What is (mass) communication?

Our society thrives on the constant influx of information from sources spanning all over the world. Media outlets report things instantaneously; something that is only possible due to the ability of these sources to communicate and convey their messages. Communication can readily be described as the transfer of information or knowledge from one station to another. The Transmission Model of Communication developed by Shannon and Weaver breaks down the process of communication into five basic stages. The first stage is the information source, which is responsible for producing the original message. Next is the transmitter, which encodes these packaged messages into signals. Followed is the channel stage where these encoded signals are adapted for transmission. A receiver then decodes the original from its transmitted signal and lastly the destination holds a point for the message to arrive. This model, although widely accepted to a certain extent, can truly only be held as a fundamental basis to be further developed and analyzed. Shannon and Weaver developed this model to put a mathematic value on each individual stage to increase measurability. Its “usage may be adequate for many everyday purposes, in the context of the study of media and communication the concept needs critical reframing.” While the model serves as a basis to display the transmission of a message, it fails to convey anything more and ignores the feedback that is essential in all forms of communication. It “fixes and separates the roles of 'sender' and 'receiver'…It is a linear, one-way model, ascribing a secondary role to the 'receiver'.” [1]

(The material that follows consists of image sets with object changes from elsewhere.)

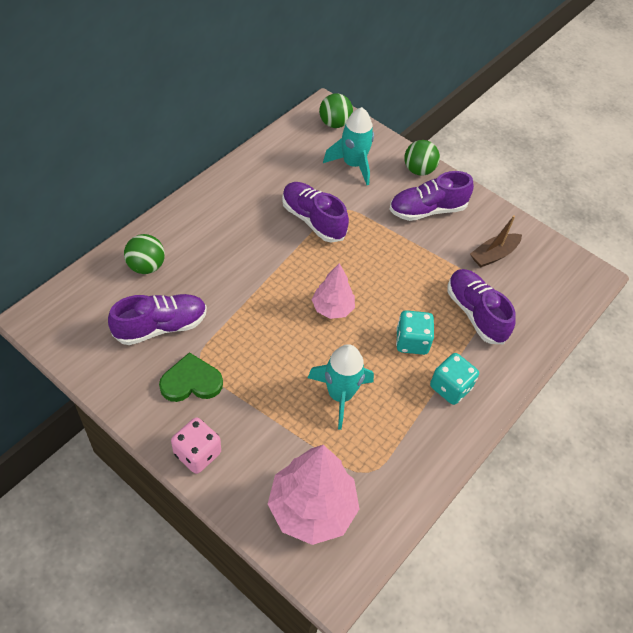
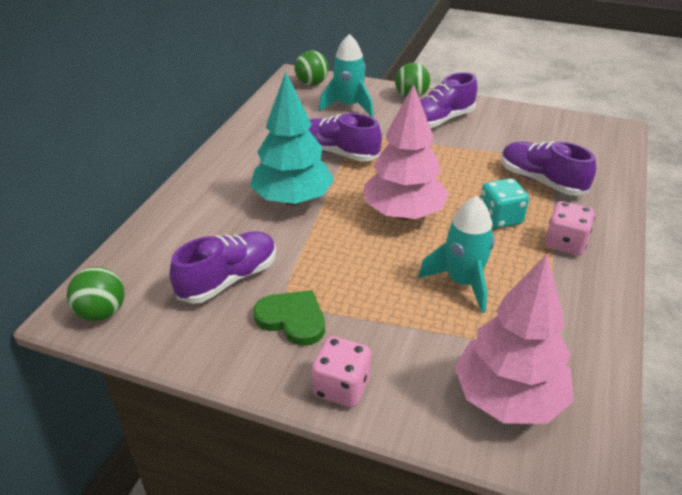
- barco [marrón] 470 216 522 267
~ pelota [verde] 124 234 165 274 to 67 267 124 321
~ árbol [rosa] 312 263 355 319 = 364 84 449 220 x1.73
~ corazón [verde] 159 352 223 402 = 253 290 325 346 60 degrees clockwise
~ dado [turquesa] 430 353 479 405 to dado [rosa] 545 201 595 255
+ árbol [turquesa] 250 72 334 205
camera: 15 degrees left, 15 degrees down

“By definition, mass communication is a message created by a person or a group of people sent through a transmitting device (a medium) to a large audience or market.” [2] In Hardt’s “Myths for the Masses”, he explores the contrasting fundamental elements held by communication and mass communication. Hardt finds mass communication to be an overwhelming force that drives our nation. He lists appealing to the masses as a driving force for “defining relations among people and events.” While Hardt digresses into how privatization and commercialization are the driving forces behind this media based distribution of information, there holds one primary difference in the basis of the two communications. The technological allowance for such mass media “overturned a delicate balance between the authenticity of individual expression and the inauthenticity of institutionally manufactured articulations of reality.” [3] Mass communication removes any sort of individuality that a source of information may have previously held. It is packaged in its own unique way and holds the stereotypical commercialization stigma that attempts to define society.


The power of the Internet overwhelmingly changes the traditional Shannon Weaver model of communication. While the model is posed to represent a basic conversation, it provides a one-way path that is uncommon in the realm of the Internet. The Internet displays information that is in a constant state of flux; always being altered, delivered and read. The transmission of information is not a simple interaction, but a display for the masses. A single status update is delivered to hundreds if not thousands of individuals. In technical terms, the Internet holds a far more advanced path of delivering information that the basic model. Rather than one encoding of the information, the information is constantly being packaged and translated into different computer languages for each transmission that is being made.


[1] Chandler, Daniel. "Transmission Model of Communication."Prifysgol Aberystwyth / Aberystwyth University. 18 September, 1995. http://www.aber.ac.uk/media/Documents/short/trans.html 05 January, 2011. Internet.


[2] Lane, Beth. What is Mass Media? The Changing Role of Mass Communications and the Media Industries. Suite 101. 29 June, 2007. http://www.suite101.com/content/what-is-mass-media--a23017. 05 January, 2011. Internet.


[3] Hardt, Hanno. Myths for the Masses: an Essay on Mass Communication. Malden, MA: Blackwell Publishing Ltd., 2004. Internet.